ESTRELLA GALICIA (& DESIGN)

[2]               L'Opposante est propriétaire de la marque de commerce ESTRELLA DAMM, laquelle est enregistrée sous le no LMC818,413 et employée au Canada en liaison avec de la [Traduction] « bière ».

[3]               L'Opposante est d'avis qu'il existe une probabilité de confusion entre sa marque de commerce et la Marque, et s'est, par conséquent, opposée à la demande de la Requérante.

[4]               Pour les raisons exposées ci-dessous, l'opposition est accueillie.

Dossier

[5]               La demande pour la Marque a été produite le 13 mars 2012.

[6]               La demande a été annoncée aux fins d'opposition dans le Journal des marques de commerce du 15 mai 2013 et, le 6 septembre 2013, l'Opposante s'y est opposée en vertu de l'article 38 de la Loi sur les marques de commerce, LRC 1985, ch. T-13 (la Loi) en produisant une déclaration d'opposition.

[7]               Les motifs d’opposition étaient initialement fondés sur les articles 30e), 30i), 12(1)d), 16(3)a) et 2 (caractère distinctif) de la Loi.
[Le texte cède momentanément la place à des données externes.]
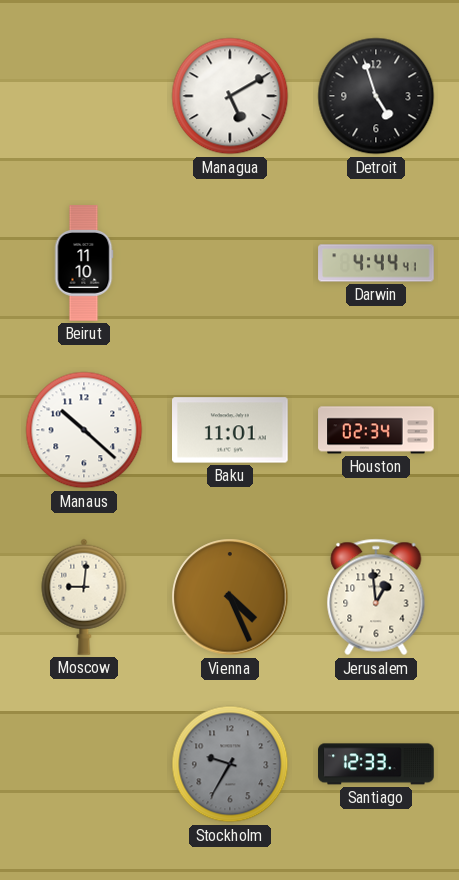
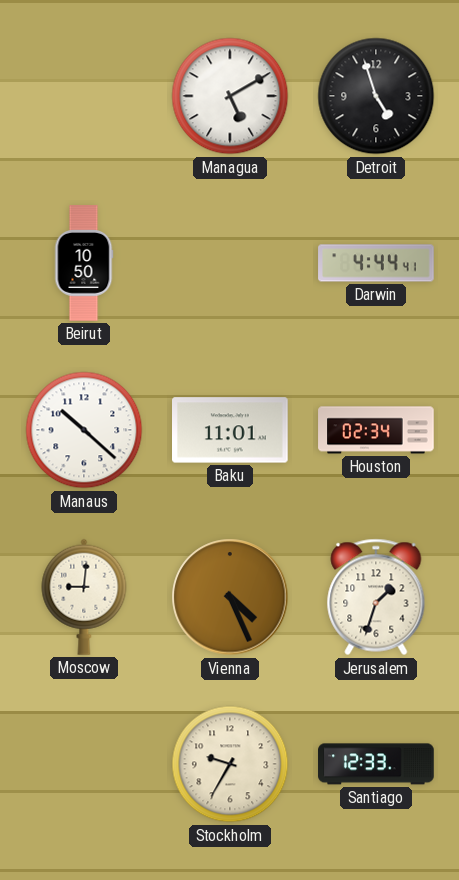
Beirut: 11:10 -> 10:50
Jerusalem: 12:59 -> 1:33
Stockholm dial: grey -> cream
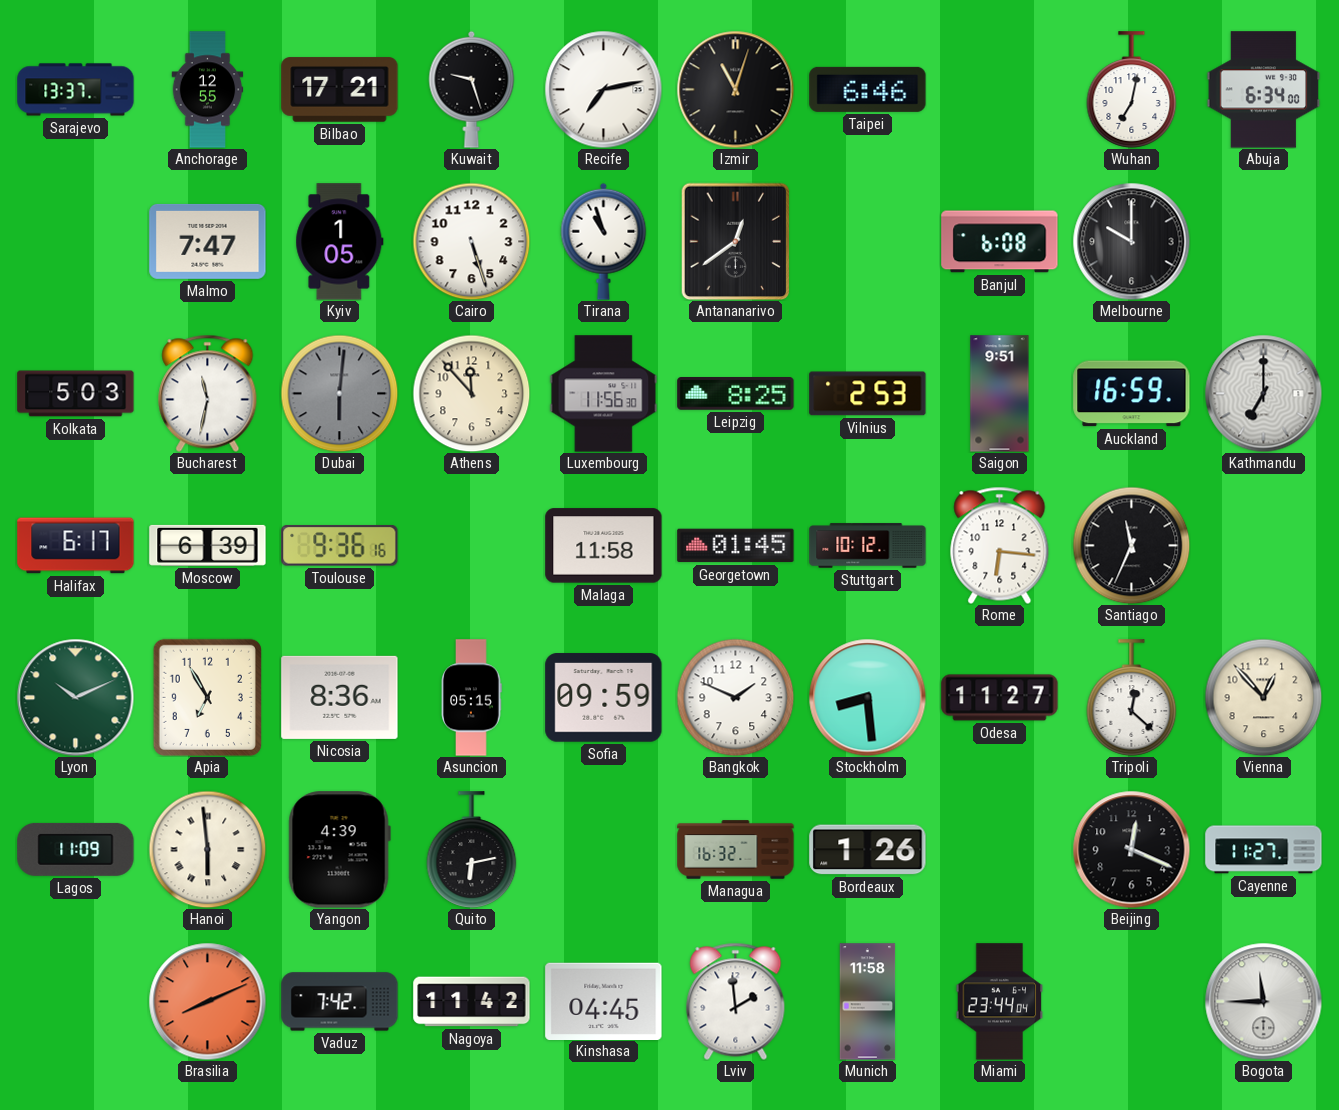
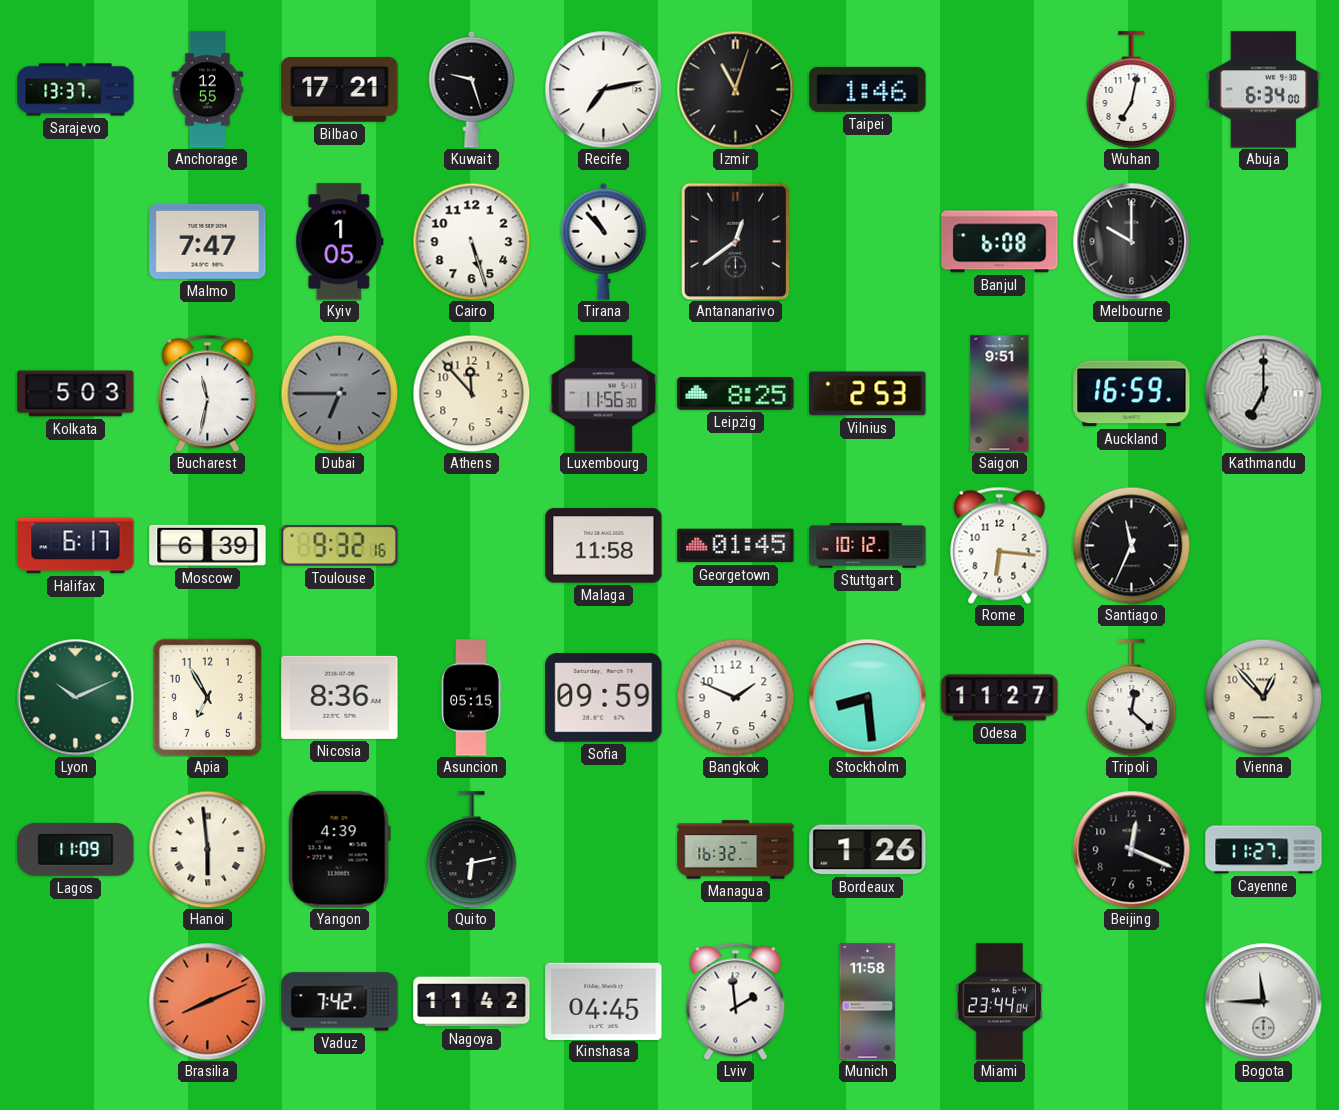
Taipei: 6:46 -> 1:46
Tirana: 10:57 -> 10:53
Dubai: 6:01 -> 6:45
Toulouse: 9:36 -> 9:32
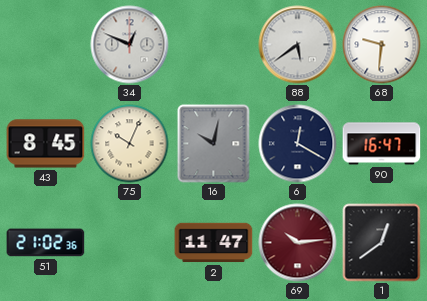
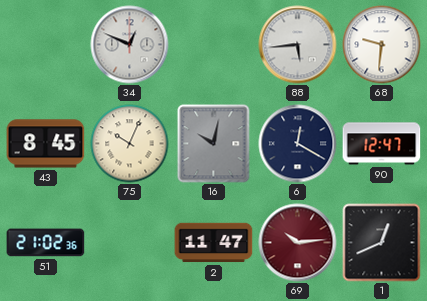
88: 5:39 -> 5:44
90: 16:47 -> 12:47
1: 12:39 -> 12:41
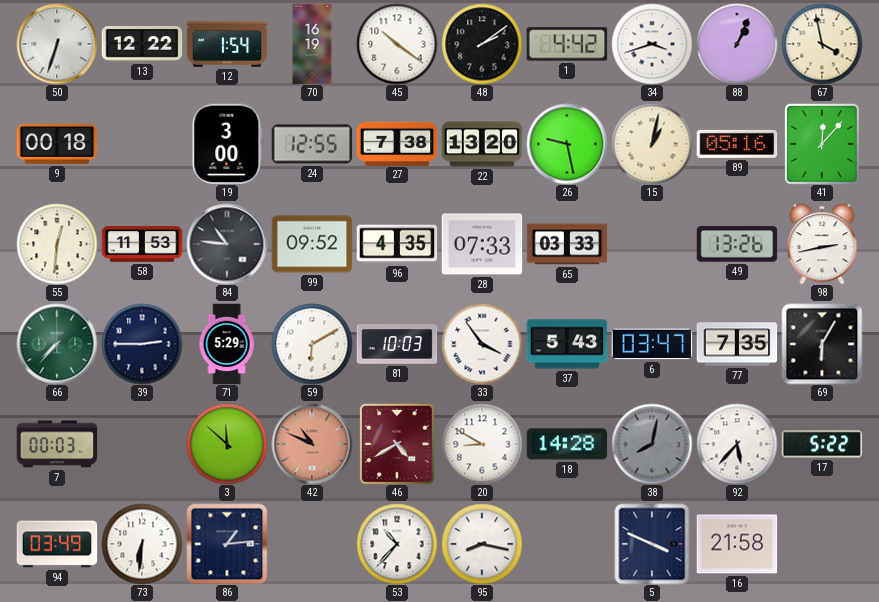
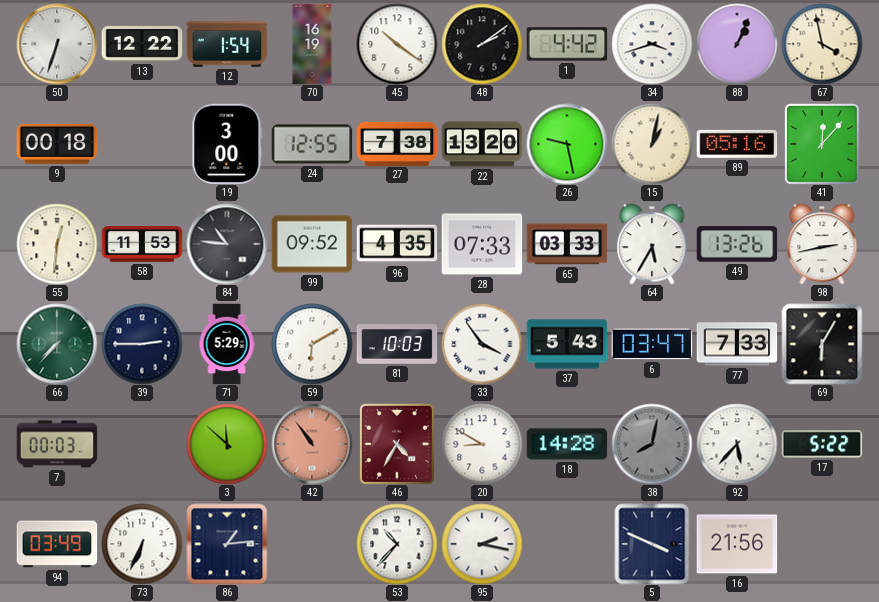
64: none -> 5:35
77: 7:35 -> 7:33
42: 10:49 -> 10:54
46: 4:40 -> 4:35
73: 6:31 -> 6:34
95: 8:17 -> 2:17
16: 21:58 -> 21:56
Cependant, l'Opposante a depuis abandonné le motif d'opposition fondé sur l'article 30e) et, par conséquent, je n'examinerai pas ce motif dans ma décision.

[8]               Le 6 novembre 2013, la Requérante a produit une contre-déclaration dans laquelle elle nie les allégations formulées dans la déclaration d'opposition. Lorsqu'elle a produit sa contre-déclaration, la Requérante a également demandé qu'une décision interlocutoire soit rendue relativement au caractère suffisant de l'argumentation fondée sur l'article 2 (caractère distinctif) de la Loi. Une partie de cette argumentation a conséquemment été radiée, ainsi que nous le verrons plus loin dans la présente décision.

[9]               Comme preuve au soutien de son opposition, l'Opposante a produit l'affidavit de Floris van Neerrijnen, souscrit le 27 février 2014 (le premier affidavit Neerrijnen) et l'affidavit de Jeannine Summers, souscrit le 4 mars 2014 (l'affidavit Summers). Aucun des déposants n'a été contre-interrogé.

[10]           Comme preuve au soutien de sa demande, la Requérante a produit l'affidavit de Thelma Thibodeau, souscrit le 18 juin 2014 (l'affidavit Thibodeau). Mme Thibodeau n'a pas été contre-interrogée.

[11]           Comme preuve en réponse, l'Opposante a produit l'affidavit de Floris van Neerrijnen, souscrit le 9 juillet 2014 (le second affidavit Neerrijnen).

[12]           Les parties ont toutes deux produit un plaidoyer écrit et étaient toutes deux présentes à l'audience qui a été tenue.

Fardeau de preuve

[13]           C'est à la Requérante qu'incombe le fardeau ultime de démontrer, selon la prépondérance des probabilités, que sa demande est conforme aux exigences de la Loi. L’Opposante a toutefois le fardeau de preuve initial de présenter une preuve admissible suffisante pour permettre de conclure raisonnablement à l’existence des faits allégués à l’appui de chacun des motifs d’opposition [voir John Labatt Limited c The Molson Companies Limited (1990), 30 CPR (3d) 293 (CF 1re inst.), p 298].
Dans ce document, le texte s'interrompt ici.